Ta-Nehisi Coates is a journalist and writer for The Atlantic. In this three-minute and 20-second video from PBS NewsHour's Brief But Spectacular series, what strikes me is his use of the word "luxury." He says, "You really can't be an African American in this country and see, say, a Walter Scott video and be completely amazed. You just don't have the luxury of living that way. You know, you've had interactions with the police. You know people who bad things have happened to just for being who they are."
That's the blind spot for many of us: we don't recognize that we live with the luxury of not having to think about racism. It's part of white privilege, which all white people have as well as many people of color if we look or act certain ways. I have white privilege because of my class, education, coffee-with-cream-colored skin, and because I sound exactly like a white woman when I talk. I live a life of luxury because my white privilege means I don't get stopped by police, followed in stores, or asked to move on if I linger on the sidewalk.
Of course, white privilege only goes so far for people of color. When it comes down to it, our physical features override how we talk or dress and our luxury ends. But many white Americans can live their whole lives without ever having to think about things like Black churches being burned down or unarmed Black men being gunned down by police or the lack of access that many women of color have to health care or how many people live in American jail-like conditions because they came to the U.S. from Mexico or Guatemala out of economic desperation. Most white people don't feel the effects of these conditions on their own lives so they ignore them, and they ignore them because they can. Rather than see themselves as living as a state of luxury, these white people see their lives as "normal." To them, the lives of people who live under the weight of racial oppression seem abnormal, foreign and a million miles away. Those are the "other" people, and once you see someone as "other," it's easy to dehumanize and emotionally distance yourself from them.
The way to change people's view of others is to bring those others close, humanize them, and show the connections between the groups. Someone used the concept of otherness to explain how same-sex marriage gained acceptance among Americans. He said the critical shift happened when more gay and lesbian family members, co-workers and neighbors began coming out to the people who knew them. When people realized that "those people" were their own family and friends, they couldn't keep dehumanizing them. Once that happened, the path to accepting same-sex marriage became much clearer.

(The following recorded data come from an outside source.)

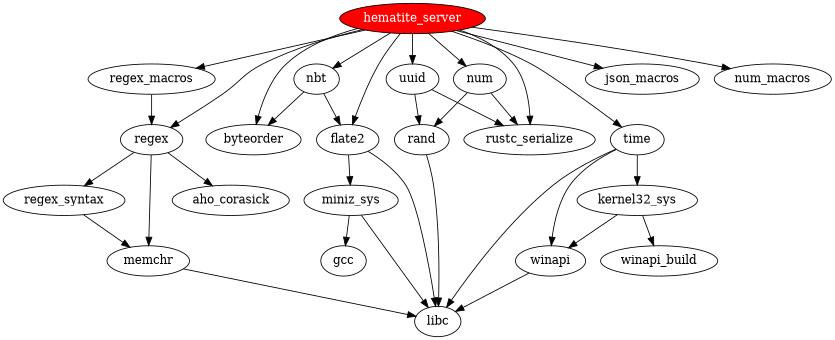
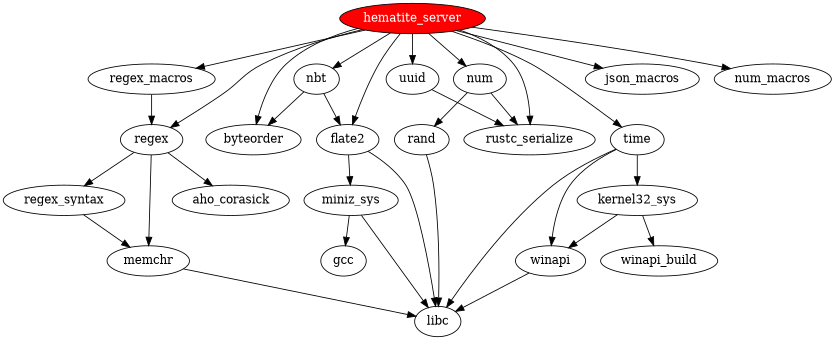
  digraph {
    hematite_server [fillcolor=red fontcolor=white root=true style=filled]
    byteorder
    flate2
    json_macros
    nbt
    num
    num_macros
    regex
    regex_macros
    rustc_serialize
    time
    uuid
    libc
    miniz_sys
    rand
    aho_corasick
    memchr
    regex_syntax
    kernel32_sys
    winapi
    gcc
    winapi_build
    hematite_server -> byteorder
    hematite_server -> flate2
    hematite_server -> json_macros
    hematite_server -> nbt
    hematite_server -> num
    hematite_server -> num_macros
    hematite_server -> regex
    hematite_server -> regex_macros
    hematite_server -> rustc_serialize
    hematite_server -> time
    hematite_server -> uuid
    flate2 -> libc
    flate2 -> miniz_sys
    nbt -> byteorder
    nbt -> flate2
    num -> rustc_serialize
    num -> rand
    regex -> aho_corasick
    regex -> memchr
    regex -> regex_syntax
    regex_macros -> regex
    time -> libc
    time -> kernel32_sys
    time -> winapi
    uuid -> rustc_serialize
-   uuid -> rand
    miniz_sys -> libc
    miniz_sys -> gcc
    rand -> libc
    memchr -> libc
    regex_syntax -> memchr
    kernel32_sys -> winapi
    kernel32_sys -> winapi_build
    winapi -> libc
  }
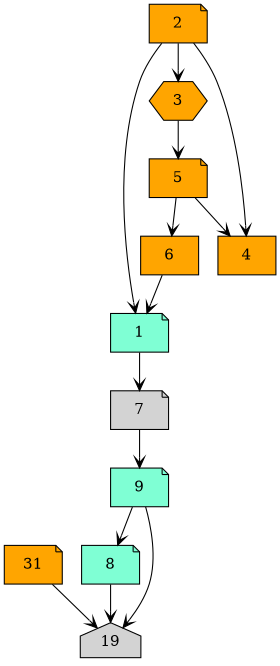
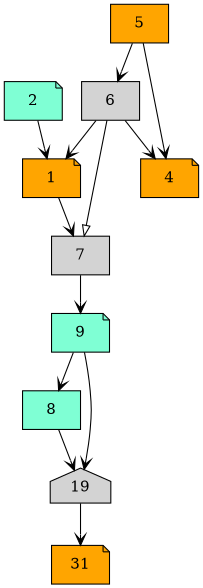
  digraph {
    node [fillcolor=orange shape=note style=filled]
    edge [arrowhead=vee]
-   7 [fillcolor=lightgrey]
-   1 [fillcolor=aquamarine]
-   2
-   3 [shape=hexagon]
-   4 [shape=box]
+   7 [fillcolor=lightgrey shape=box]
+   1
+   2 [fillcolor=aquamarine]
+   4
    9 [fillcolor=aquamarine]
-   5
-   6 [shape=box]
-   8 [fillcolor=aquamarine]
+   5 [shape=box]
+   6 [fillcolor=lightgrey shape=box]
+   8 [fillcolor=aquamarine shape=box]
    n10 [fillcolor=lightgrey label=19 shape=house]
    n11 [label=31]
    7 -> 9
    1 -> 7
    2 -> 1
-   2 -> 3
-   2 -> 4
-   3 -> 5
+   6 -> 4
    9 -> 8
    9 -> n10
    5 -> 4
    5 -> 6
+   6 -> 7 [arrowhead=onormal]
    6 -> 1
    8 -> n10
-   n11 -> n10
+   n10 -> n11
  }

Unfortunately, this dynamic hasn't been possible between white people and people of color because it's too easy to identify the physical characteristics of race and culture. We wear our otherness on our faces and there's usually no hiding it. So how do you manage a sea change regarding racism?
Maybe the model is animal rights. Yes, I realize that comparison is offensive, but I think it works. I have a hard time caring about animal rights unless I see how the issue directly affects me. Maybe that makes me a selfish, uncaring person, but I think such a stance is common. The only way to make some people change entrenched views about others is to show them how they are directly affected by the way those others are treated. I have the luxury of never thinking about the living conditions of the cattle, chicken and pigs I eat, but if you tell me those conditions cause risks to my own health, you'll get my attention. If you can convince me that eating certain animals is bad for me, you might even get me to stop eating them altogether. A friend of mine says many people are actually convinced to support animal rights simply by hearing of the suffering of animals (those are better people than I). But this friend acknowleges that hearing about suffering doesn't do it for everyone, and some people need to hear how animal rights affects their own health directly.
On the topic of racism, at a certain point we will have reached all the people we're going to influence by talking about justice and human rights. Maybe we're already at that point. What's left are the people who will only be swayed by feeling the negative impact of racism on their own lives, which leads to the question (and doesn't beg it): what are the negative effects of racism on white Americans?
My best response right now is that racism negatively affects white people by shutting down the vast resources that people of color offer. There are dying white communities throughout the country that need an influx of immigrants to revive their economies, provide labor and get government money flowing into their schools and public services again. Also, considering that in the next 25 years the population of the U.S. will have more people of color than whites, to keep locking up and killing large numbers of people of color will hurt our national productivity and ability to function in a global economy. As people of color gain the majority, it will become a greater national liability to deny us decent housing, health care, schools, etc. A government can't keep its own people in economic distress and thrive without turning into some kind of dictatorship or failed state.
Of course, maintaining prejudice against Blacks, Mexicans, etc. also means white people deny themselves rich experiences of friendship and community. That's a harder loss to argue, but maybe we can say that seeing all people as potential friends helps mood and increases levels of happiness and feelings of safety. Those things have positive effects on a country's economy, too.
While there are many people who live in the luxury of not having to think about racism, their time of enjoying that privilege will end. The United States is heading towards a demographic makeup that will require the dismantling of its systemic, institutionalized racism or we'll become a country that marginalizes its majority. On this American Independence Day, can you leave a comment on a way that you see that racism in the U.S. hurts white people?
Oh, yeah and happy Fourth of July, America.